[Start of Attachment]

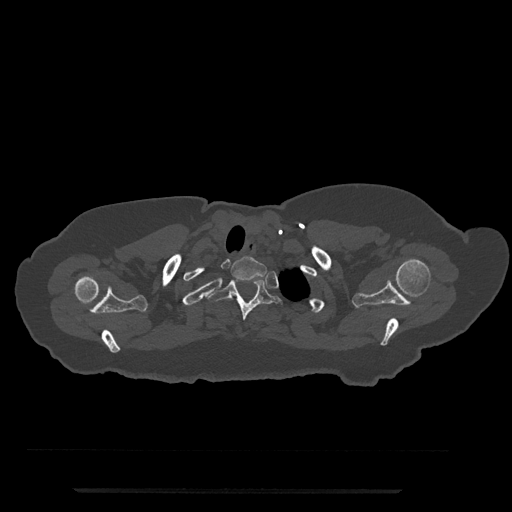
CT including the spine, one axial slice; slice 684 of 797 in the series (ordered by position); reconstruction kernel Br40s/3; bone window (W 1800 / L 400 HU); 512 × 512 image matrix, field of view 440 × 440 mm. Female patient, age 51 years. Case-level facts recorded for this patient, not image findings: primary cancer: neuro.
Outlined on this slice (semi-automatic segmentation, software-assisted and operator-edited):
- T1 vertebra: bounding box (x1, y1, x2, y2) in pixels: (231, 256, 267, 281)
- T2 vertebra: (206, 274, 283, 321)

[End of Attachment]

Problem description:
Where a line of the listing contains the word "vertebra", it counts toward the total; say how many lines that makes, giving the number alone.

Answer space:
2